Essa descrição que foi encontrada no dicionário
do Laudelino Freire, escrita em 1957 na sua terceira edição,
hoje sofreria alterações do tipo: "Leite,....
líquido geralmente branco, opaco de sabor açucarado,
veículo de hormônios e antibióticos, carrapaticidas
e defensivos agrícolas das mais diversas bases segregado
pelas glândulas mamárias da fêmea dos mamíferos,"...
Isso se da pela forma simplista e imediatista de se tentar
resolver os problemas gerados pela necessidade do aumento
de produtos de origem animal.........A civilização
atual sofre do "complexo de Dinossauro". Este animal
extinguiu-se, em épocas remotas, ou melhor, auto-destruiu-se,
por sua tendência de crescer desmedidamente. Não
é esta a lógica que se segue? - É preciso
acumular, crescer. Quanto mais, tanto melhor! Consequentemente
os problemas pretender ser resolvidos quantitativamente. Esta
lógica é suicida! Todo organismo vivo em seu
processo vital, de um lado assimila energia de outro elimina
toxinas. Estamos num mundo que não utiliza racionalmente
os processos de alimentação nem de eliminação
do que não presta. E isso é trágico.
O crescimento esta destruindo as condições de
vida na terra, de modo que em breve vamos morrer intoxicados
embora bem gordinhos!
Se
não tomarmos providências imediatas, a ciência
nos acaba prisioneiros das estruturas de loucura que estamos
criando.

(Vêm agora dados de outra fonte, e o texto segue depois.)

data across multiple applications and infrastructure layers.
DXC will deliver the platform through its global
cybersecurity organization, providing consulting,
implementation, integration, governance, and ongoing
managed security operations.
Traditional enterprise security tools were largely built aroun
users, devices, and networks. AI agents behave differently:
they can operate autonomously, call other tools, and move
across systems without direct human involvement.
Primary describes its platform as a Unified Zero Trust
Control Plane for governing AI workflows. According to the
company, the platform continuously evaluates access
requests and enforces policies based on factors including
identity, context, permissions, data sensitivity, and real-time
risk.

E como se isso não bastasse, equipara-se
a sanidade mental ao ajustamento. E isso é ideal:
ser ajustado! Ajustado ao "status quo". Neste
fim de século, fizemo-nos prisioneiros de um demônio
que nós mesmos fabricamos: a loucura de "ter",
no possuir, no poder e no saber.
Como
vitalista, a interpretação do organismo
animal como algo divisível ou como uma máquina
produtiva não nos serve. Compreendemos o organismo
como algo indivisível e interativo. A aceitação
do fato de que os animais possuem desejos e sentimentos
e que os expressam em uma dinâmica de sintomas comportamentais
é essencial para que os respeitemos e os possamos
curar através do que a homeopatia tem de melhor.